SUPPLIED TEXT>
□ □ □ □ □ □ □
UK companies who may be profiting from forced labour in the Xinjiang Uyghur Autonomous Region of China (XUAR) risk being prosecuted following a landmark Court of Appeal judgement which found the failure of the National Crime Agency (NCA) to investigate the importation of cotton produced there was unlawful.

Posted on 02 August 2024

In this blog, Leigh Day’s Anthony Hayward and Matthew Renshaw examine how the judgment in the case of World Uyghur Congress v National Crime Agency [2024] EWCA Civ 715, on 27 June 2024, which overturned a previous High Court decision in 2023, sends a clear and important message to UK corporates: ensure the integrity of your supply chains or face the possibility of prosecution.

Background: Human Rights Abuses in XUAR

The Uyghurs are an ethnically and culturally Turkic people living in East Turkistan, an area in Central Asia that has essentially been occupied by China since 1949. Since 2017, The Peoples Republic of China is widely reported to have committed severe human rights abuses against the Uyghurs. This exploitation has strong links to the cotton industry, where thousands of Uyghurs have been made subject to state-organised forced labour programmes. This large-scale exploitation of the Uyghurs, as well as the fact that 85% of cotton grown in China comes from the XUAR, was not disputed in this case, which predominantly examined the NCAs failure to investigate UK cotton importations for money laundering offences under the Proceeds of Crime Act 2002 (POCA).
□ □ □ □ □ □ □
DATASET RECORDS>
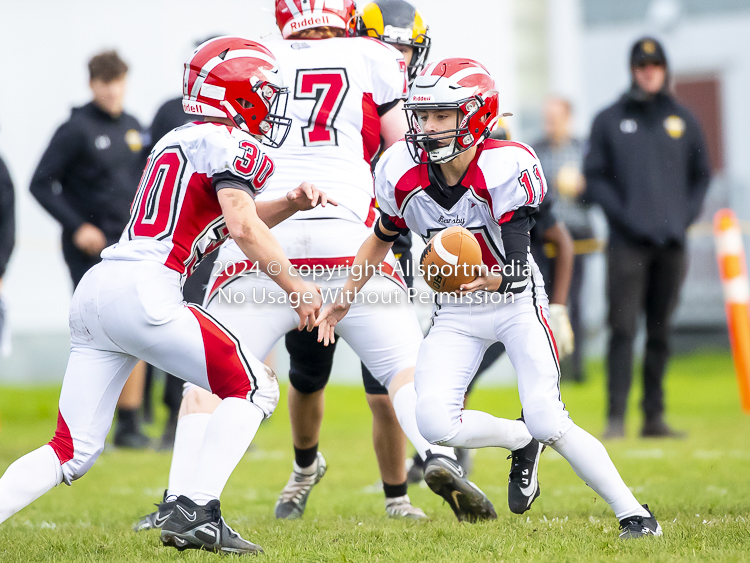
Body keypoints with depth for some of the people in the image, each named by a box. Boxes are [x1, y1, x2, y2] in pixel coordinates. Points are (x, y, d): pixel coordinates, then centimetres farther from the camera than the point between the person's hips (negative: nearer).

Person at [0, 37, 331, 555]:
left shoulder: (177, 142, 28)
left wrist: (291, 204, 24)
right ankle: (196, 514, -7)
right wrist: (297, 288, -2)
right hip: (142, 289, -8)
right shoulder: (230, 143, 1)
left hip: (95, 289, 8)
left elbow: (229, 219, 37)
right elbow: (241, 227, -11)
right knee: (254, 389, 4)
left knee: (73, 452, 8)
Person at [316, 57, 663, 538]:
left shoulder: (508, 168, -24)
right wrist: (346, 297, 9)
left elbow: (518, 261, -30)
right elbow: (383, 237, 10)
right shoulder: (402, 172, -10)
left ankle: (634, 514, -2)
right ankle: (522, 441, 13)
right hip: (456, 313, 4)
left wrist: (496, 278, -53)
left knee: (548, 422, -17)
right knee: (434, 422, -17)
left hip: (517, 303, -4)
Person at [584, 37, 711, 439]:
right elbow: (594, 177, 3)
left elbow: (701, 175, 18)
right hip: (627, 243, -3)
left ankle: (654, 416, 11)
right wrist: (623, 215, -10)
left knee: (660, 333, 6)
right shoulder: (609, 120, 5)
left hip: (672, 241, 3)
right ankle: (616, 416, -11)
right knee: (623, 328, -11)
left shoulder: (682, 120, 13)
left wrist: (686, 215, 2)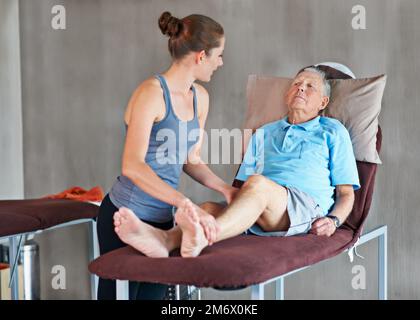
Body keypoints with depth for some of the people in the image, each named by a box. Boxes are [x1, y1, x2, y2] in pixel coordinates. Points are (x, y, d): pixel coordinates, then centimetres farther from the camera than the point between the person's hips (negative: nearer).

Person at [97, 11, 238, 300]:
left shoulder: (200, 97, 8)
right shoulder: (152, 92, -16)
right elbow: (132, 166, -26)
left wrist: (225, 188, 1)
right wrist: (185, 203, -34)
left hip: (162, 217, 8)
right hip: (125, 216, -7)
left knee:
□ □ □ □ □ □ □
WHAT YOU ARE ASKED TO DO>
Reproduce the passage on the Court of Appeal ruling about Xinjiang cotton imports in full, without any alteration. The material is not required for the work that follows.

THE ANSWER>
UK companies who may be profiting from forced labour in the Xinjiang Uyghur Autonomous Region of China (XUAR) risk being prosecuted following a landmark Court of Appeal judgement which found the failure of the National Crime Agency (NCA) to investigate the importation of cotton produced there was unlawful.

Posted on 02 August 2024

In this blog, Leigh Day’s Anthony Hayward and Matthew Renshaw examine how the judgment in the case of World Uyghur Congress v National Crime Agency [2024] EWCA Civ 715, on 27 June 2024, which overturned a previous High Court decision in 2023, sends a clear and important message to UK corporates: ensure the integrity of your supply chains or face the possibility of prosecution.

Background: Human Rights Abuses in XUAR

The Uyghurs are an ethnically and culturally Turkic people living in East Turkistan, an area in Central Asia that has essentially been occupied by China since 1949. Since 2017, The Peoples Republic of China is widely reported to have committed severe human rights abuses against the Uyghurs. This exploitation has strong links to the cotton industry, where thousands of Uyghurs have been made subject to state-organised forced labour programmes. This large-scale exploitation of the Uyghurs, as well as the fact that 85% of cotton grown in China comes from the XUAR, was not disputed in this case, which predominantly examined the NCAs failure to investigate UK cotton importations for money laundering offences under the Proceeds of Crime Act 2002 (POCA).